Date of Award


Document Type

Open Access Dissertation

Degree Name

Doctor of Philosophy (PhD)


Education/Higher Education PhD

First Advisor

John A. Saltmarsh

Second Advisor

Jay R. Dee

Third Advisor

Andrew Perumal


One purpose of higher education is to prepare students to participate in a democratic society. This mission is particularly relevant today as the institutions of democracy and the ideas that underpin them are in recession. Despite this, evidence shows that higher education is not achieving its stated goal of fostering civic engagement. The creation and maintenance of an institutional culture can be an effective way to teach civic engagement.

The Carnegie Community Engagement Classification (CEC) signifies that a college or university has institutionalized community engagement. By comparing student civic engagement outcomes at institutions that earned the classification to a control group of institutions that never applied, and to institutions that applied unsuccessfully, it is possible to determine whether student outcomes vary due to a culture of community engagement.

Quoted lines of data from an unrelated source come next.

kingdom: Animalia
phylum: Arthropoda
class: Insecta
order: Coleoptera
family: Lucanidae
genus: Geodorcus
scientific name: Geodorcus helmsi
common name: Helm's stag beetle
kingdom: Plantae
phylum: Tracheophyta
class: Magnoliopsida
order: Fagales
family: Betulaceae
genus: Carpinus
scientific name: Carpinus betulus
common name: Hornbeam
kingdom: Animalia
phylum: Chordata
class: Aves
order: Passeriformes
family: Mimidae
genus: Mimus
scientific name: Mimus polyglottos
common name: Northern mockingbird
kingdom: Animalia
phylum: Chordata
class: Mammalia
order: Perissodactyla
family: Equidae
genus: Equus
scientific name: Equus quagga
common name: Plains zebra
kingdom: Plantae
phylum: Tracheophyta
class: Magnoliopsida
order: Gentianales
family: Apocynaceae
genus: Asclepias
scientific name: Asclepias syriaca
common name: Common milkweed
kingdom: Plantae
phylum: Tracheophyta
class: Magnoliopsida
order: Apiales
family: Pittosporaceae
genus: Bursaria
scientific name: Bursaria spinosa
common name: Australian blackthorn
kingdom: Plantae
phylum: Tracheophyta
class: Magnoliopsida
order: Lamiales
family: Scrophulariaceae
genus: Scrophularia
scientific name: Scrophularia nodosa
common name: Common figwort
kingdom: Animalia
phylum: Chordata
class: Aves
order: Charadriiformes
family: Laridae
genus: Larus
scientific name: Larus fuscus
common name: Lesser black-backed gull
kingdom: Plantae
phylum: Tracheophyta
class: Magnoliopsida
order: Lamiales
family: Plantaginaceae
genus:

This study used a quasi-experimental non-equivalent control group design to test whether a culture of community engagement impacts student civic engagement outcomes. Study participants were 27,423 undergraduates at 127 colleges and universities in the United States. Participants completed two surveys created by the Higher Education Research Institute: The Freshman Survey (TFS) and the College Senior Survey (CSS). Data from four cohorts of students—those who graduated in 2016, 2017, 2018, and 2019—were analyzed.

Paired sample t test shows civic engagement increased slightly during college. Multiple regression analysis showed identity characteristics and experiences during college predicted a student’s civic engagement. There is generally no difference in civic engagement by race at TFS, but at CSS many students of color have lower civic engagement than white students. Joining a fraternity or sorority and studying abroad predicted a higher civic engagement score and a higher likelihood to vote. Being a varsity athlete predicted a lower civic engagement score and a lower likelihood of voting. An increase in social agency predicted the highest increase in civic engagement.

Difference-in-differences analysis (DiD) generally showed no significant difference between the change in civic engagement outcomes based on CEC classification status. However, stratified results show that culture impacts students differently based on their civic engagement upon entering college and suggests that campus culture normalizes an average level of civic engagement.